Assigned task 1: Copy the ACOSS budget response from "ACOSS says that" up to and including "the Government’s changes.".
Assigned task 2:
Answer these questions from the ACOSS budget response:
(a) Who is the President of the Australian Council of Social Service?
(b) By how much was income tax cut three years earlier?
(c) What is the average gap fee paid now for each doctor's visit?
Assigned task 3: Continue the article on the ACOSS response to the Federal Budget from the point where it ends.

Exercise passage:
[Start of section]

Response to the Federal Budget - ACOSS
Monday, 26th May 2003 at 1:05 pm
The May Federal Budget was possibly Peter Costello’s last as Federal Treasurer according to some political pundits but has he delivered in the area of social welfare. According to ACOSS it’s a cost-shifting exercise set to hurt rather than help low to middle income Australians.
The Australian Council of Social Service President, Andrew McCallum says the Budget shifts the costs of basic health and education services away from the Government and on to low and middle income earners.
McCallum says low and middle income earners will pay for the proposed tax cuts whenever they visit the doctor or send a child to University. Tax
cuts should not be a priority at this time – just three years after income tax was cut by $12 billion. These tax cuts will do nothing for jobless people – homeless people, people with disabilities, unemployed people, sole parents, students or age pensioners – who will be pushed further behind.
He says the priority should be new investment in public health, education, housing, income support, and community services. These are core
Government responsibilities. They should not be shifted to the users of those services.
He says the health and education changes signal a shift away from a system that entitles all Australians to affordable and accessible health and education services irrespective of their capacity to pay. If the tax cuts are implemented, this shift will be further entrenched.
ACOSS says that for $4 a week in their pockets, low and middle income earners are being asked to take some very big risks, including:
Higher doctor’s bills for middle income earners and queues and lower quality health care for concession card holders — the average “gap fees” paid now are $12 a visit or $3 to $4 a week. This could easily double under the Government’s changes.

[End of section]

Data for review:
[Start of section]

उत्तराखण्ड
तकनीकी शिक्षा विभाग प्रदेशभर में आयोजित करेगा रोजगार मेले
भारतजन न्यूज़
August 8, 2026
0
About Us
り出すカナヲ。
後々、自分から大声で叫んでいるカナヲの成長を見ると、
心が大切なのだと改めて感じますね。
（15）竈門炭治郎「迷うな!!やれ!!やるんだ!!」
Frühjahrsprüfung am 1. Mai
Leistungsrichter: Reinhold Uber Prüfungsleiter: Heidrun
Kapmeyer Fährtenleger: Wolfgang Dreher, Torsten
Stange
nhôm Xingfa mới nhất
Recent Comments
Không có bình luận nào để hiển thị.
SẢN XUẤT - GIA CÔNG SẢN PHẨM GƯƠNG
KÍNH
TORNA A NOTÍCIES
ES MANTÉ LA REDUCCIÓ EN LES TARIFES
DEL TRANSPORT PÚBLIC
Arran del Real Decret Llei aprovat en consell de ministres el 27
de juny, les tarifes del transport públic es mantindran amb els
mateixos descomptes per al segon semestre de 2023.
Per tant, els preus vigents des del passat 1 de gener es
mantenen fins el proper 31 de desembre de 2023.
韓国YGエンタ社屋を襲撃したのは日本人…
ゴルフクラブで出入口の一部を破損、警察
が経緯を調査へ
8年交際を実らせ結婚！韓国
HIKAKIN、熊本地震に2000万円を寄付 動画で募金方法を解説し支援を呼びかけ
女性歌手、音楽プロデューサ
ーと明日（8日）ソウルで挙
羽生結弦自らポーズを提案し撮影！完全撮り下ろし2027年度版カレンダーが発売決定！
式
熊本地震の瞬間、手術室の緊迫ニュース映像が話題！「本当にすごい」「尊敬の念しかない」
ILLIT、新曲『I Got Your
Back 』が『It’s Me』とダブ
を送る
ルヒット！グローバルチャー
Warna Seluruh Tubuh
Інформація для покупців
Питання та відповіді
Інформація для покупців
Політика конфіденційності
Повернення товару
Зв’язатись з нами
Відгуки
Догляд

[End of section]

Final answer 1:
ACOSS says that for $4 a week in their pockets, low and middle income earners are being asked to take some very big risks, including:
Higher doctor’s bills for middle income earners and queues and lower quality health care for concession card holders — the average “gap fees” paid now are $12 a visit or $3 to $4 a week. This could easily double under the Government’s changes.

Final answer 2:
(a) Andrew McCallum
(b) $12 billion
(c) $12 a visit

Final answer 3:
It will cost more for a university place — up to $2000 more a year for some courses. More students from high income backgrounds can buy their way into university, while queues for places continue to lengthen and student debt rises.
The crisis in our public hospitals will worsen — public hospital funding is cut by more than $100 million a year in this Budget.
Public housing waiting lists, already over 200,000 will grow even longer — no action in this Budget
Gap fees for child care services will continue to rise — already an average of $50 for full-time day care.
It says two key reform programs promised by the Government have faded into the background with this Budget:
Low and middle-income families will miss out on financial relief through improved family payments and paid maternity leave.
Jobless Australians will miss out on reforms to social security and the Job Network to remove poverty traps and payment anomalies, simplify the system, and improve work prospects and incentives.
ACOSS says there are some positives in this Budget for disadvantaged Australians. They include the extra funding for employment and child care
services for people with disabilities, a small innovation fund for Job Network providers, and the easing of social security penalties that formed part of the Australians Working Together package.
McCallum says unemployment is forecast to persist at the unacceptably high rate of 6% for the next two years but there are too few initiatives to
help jobless people into work.
He says there is no commitment to fund reforms foreshadowed by the Government to remove anomalies from the social security system, and to
improve financial help for low and middle-income families with children.
He argues that surpluses should be used to improve financial support and services for the most vulnerable. Instead of cutting income tax the
Government should cut the billions of dollars in ‘welfare’ for the well-off such as big discounts on health insurance, discounts on up-front university fees, and concessions for high income retirees.